Good sweet Horus I think I’m ready to murder my English teacher. I spent fourteen bloody friggin hours on my Macbeth Essay and I got sixty five percent on it, yet I got eighty on my outline! A friend of mine, who copied my bibliography, got three out of ten on it, while I received zero… And they’re the exact same one! ARRRRG!!!!! It just pisses me off to no end, I mean, is it really my fault that I’m not willing to put up with her **** and speak my mind. So she docks my marks whenever she gets the chance. That kind of prejudice just pisses me off so much I could scream! She’s always going on about being fair and so on and so fourth, but she’d the most racist prejudiced person I’ve even met.
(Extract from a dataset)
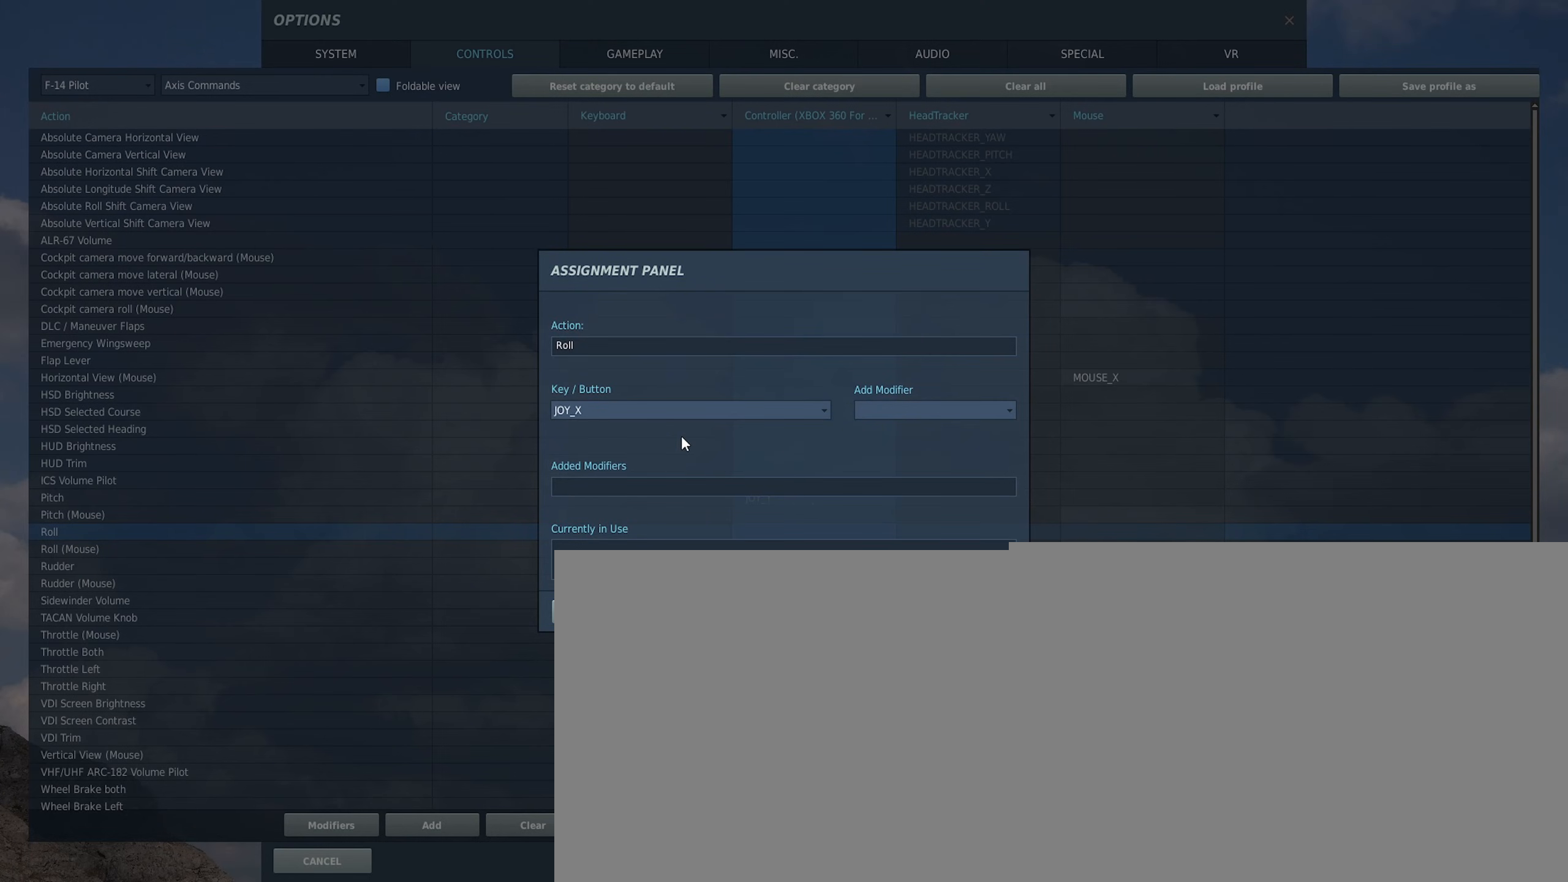
{"buttons": [], "left_stick": "center", "right_stick": "center", "events": []}
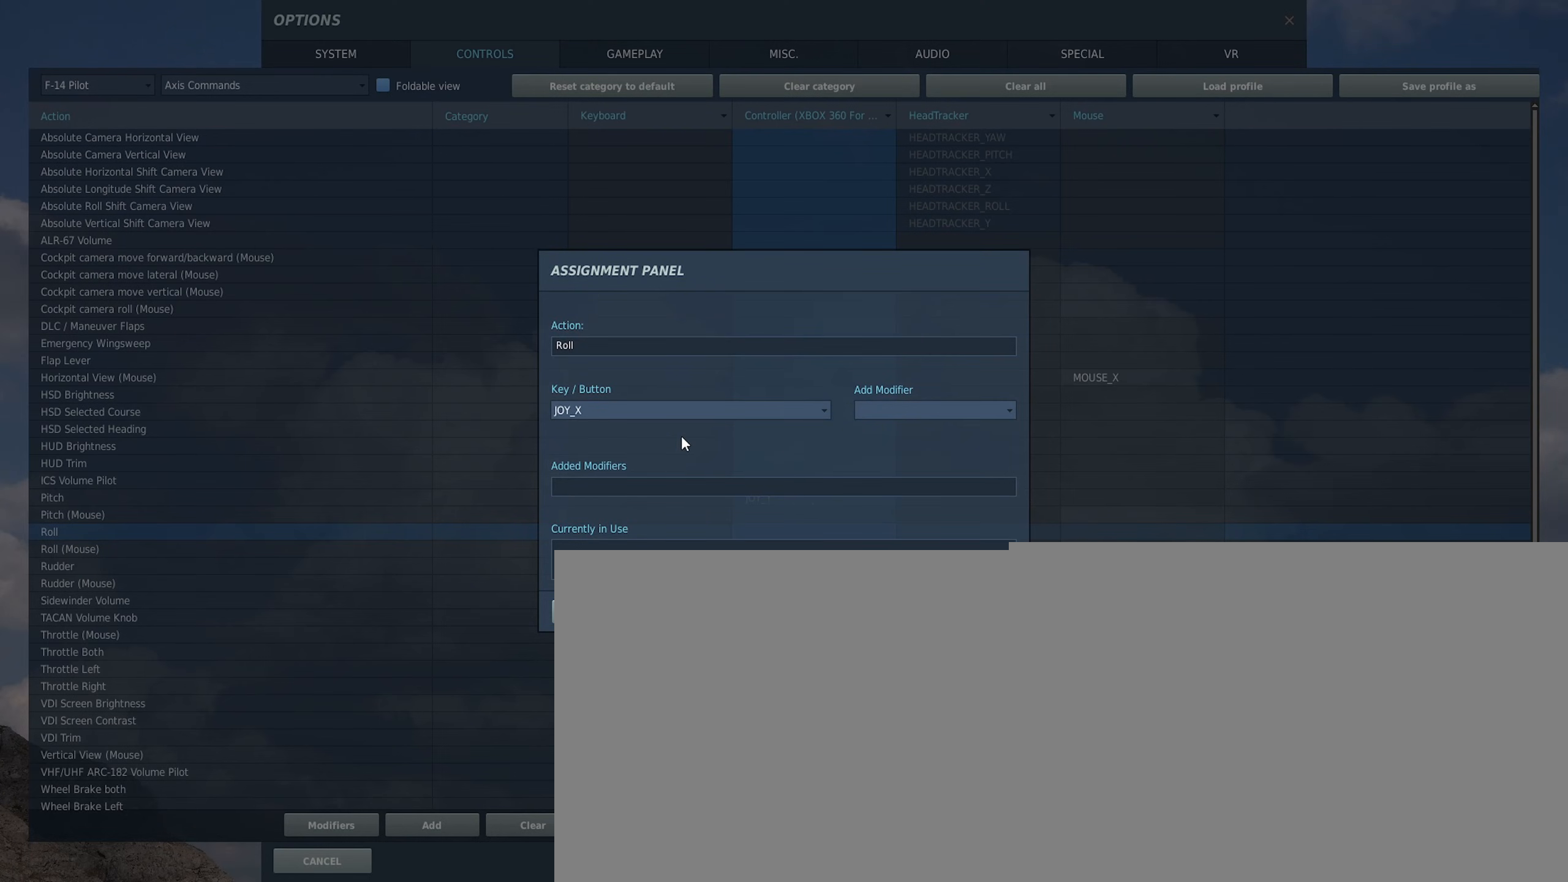
{"buttons": [], "left_stick": "center", "right_stick": "center", "events": []}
I find myself getting so angry, but I don’ want to continue like this, if I get too angry my emotions just, stop and I’m not normal anymore. It’s like my life happens in third person after that breaking point. I know I’m not like other people, I know I could kill and that knowledge weighs heavily on me. I know I could choke someone and watch the life drain from their body, and it doesn’t really bother me. Is murder really such a bad thing? Sometimes I don’t think so, mostly because I know I’m capable of it. Call me an inhuman wretch if you like, but it makes me, happy. Death is so much simpler than life is, I prefer the company of animals to people, and I think I’m going to jam a metal pipe through my teachers head. People like her don’t deserve an open casket funeral.
I must be a truly horrible person to think these things, but the man in my dream say’s it’s alright, that it doesn’t matter. I wish that I could fall asleep forever sometimes, fall into a world where no one hates me for thinking these things. I’ve been dreaming a lot lately, I think my entire life might be one long nightmare, because I’m starting to hear the man when I’m awake now, and that can’t be a good sign.